═════ Source records ═════

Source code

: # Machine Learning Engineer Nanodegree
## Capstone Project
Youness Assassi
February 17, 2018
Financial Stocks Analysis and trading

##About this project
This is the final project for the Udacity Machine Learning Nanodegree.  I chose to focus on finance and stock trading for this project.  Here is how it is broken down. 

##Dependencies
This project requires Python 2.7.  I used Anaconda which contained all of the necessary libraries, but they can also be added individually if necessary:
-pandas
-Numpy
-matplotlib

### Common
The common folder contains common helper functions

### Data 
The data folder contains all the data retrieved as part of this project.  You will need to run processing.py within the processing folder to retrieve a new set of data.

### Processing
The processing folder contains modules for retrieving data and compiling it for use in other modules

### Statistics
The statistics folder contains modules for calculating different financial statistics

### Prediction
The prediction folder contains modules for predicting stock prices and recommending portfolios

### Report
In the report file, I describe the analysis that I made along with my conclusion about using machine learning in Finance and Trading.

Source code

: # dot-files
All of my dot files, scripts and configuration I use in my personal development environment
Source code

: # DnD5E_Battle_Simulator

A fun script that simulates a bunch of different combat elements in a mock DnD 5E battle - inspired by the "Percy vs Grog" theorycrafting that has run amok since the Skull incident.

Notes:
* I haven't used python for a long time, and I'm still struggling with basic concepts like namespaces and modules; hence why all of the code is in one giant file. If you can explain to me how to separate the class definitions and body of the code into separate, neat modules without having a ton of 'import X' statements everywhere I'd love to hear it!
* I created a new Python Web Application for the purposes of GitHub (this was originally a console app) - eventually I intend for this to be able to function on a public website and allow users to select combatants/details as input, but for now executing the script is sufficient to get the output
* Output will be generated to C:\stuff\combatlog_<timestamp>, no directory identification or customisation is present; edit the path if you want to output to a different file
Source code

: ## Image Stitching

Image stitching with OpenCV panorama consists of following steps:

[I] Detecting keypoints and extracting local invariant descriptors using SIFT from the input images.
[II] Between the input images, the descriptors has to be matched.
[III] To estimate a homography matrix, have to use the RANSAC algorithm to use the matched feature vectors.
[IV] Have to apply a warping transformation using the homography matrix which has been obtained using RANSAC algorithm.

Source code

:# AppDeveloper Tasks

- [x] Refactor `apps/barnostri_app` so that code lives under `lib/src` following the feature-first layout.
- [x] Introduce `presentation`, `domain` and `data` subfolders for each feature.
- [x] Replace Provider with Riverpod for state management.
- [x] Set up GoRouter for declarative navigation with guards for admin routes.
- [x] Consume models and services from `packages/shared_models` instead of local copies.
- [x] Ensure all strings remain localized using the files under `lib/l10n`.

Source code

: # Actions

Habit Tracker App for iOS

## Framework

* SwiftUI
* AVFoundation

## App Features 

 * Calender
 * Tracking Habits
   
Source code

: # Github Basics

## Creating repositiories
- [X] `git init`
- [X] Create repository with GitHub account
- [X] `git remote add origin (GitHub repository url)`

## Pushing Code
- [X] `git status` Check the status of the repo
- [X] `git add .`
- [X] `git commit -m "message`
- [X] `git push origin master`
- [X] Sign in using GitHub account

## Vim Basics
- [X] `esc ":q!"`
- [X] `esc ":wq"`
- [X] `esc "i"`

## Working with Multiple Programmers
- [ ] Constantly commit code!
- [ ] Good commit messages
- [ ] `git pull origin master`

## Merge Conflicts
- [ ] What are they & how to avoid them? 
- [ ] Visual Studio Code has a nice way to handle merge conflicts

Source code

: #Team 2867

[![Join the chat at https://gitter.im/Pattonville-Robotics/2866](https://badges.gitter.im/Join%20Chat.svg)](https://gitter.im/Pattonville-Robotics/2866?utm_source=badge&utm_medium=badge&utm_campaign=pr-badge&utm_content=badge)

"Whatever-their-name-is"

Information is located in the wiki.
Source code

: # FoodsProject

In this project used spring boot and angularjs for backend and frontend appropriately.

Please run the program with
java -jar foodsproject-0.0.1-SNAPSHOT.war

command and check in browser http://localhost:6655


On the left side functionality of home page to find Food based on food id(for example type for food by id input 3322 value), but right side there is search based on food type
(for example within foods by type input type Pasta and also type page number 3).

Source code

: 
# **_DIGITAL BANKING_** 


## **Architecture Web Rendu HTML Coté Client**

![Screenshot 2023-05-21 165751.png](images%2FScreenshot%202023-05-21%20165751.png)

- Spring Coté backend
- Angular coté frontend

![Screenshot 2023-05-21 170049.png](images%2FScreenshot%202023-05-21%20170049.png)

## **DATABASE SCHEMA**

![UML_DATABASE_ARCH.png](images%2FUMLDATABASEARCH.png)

═════

## Exercise goal
Wherever the string "following" occurs in the listing, return the line it sits on.

## Exercise solution
Image stitching with OpenCV panorama consists of following steps:
- [x] Refactor `apps/barnostri_app` so that code lives under `lib/src` following the feature-first layout.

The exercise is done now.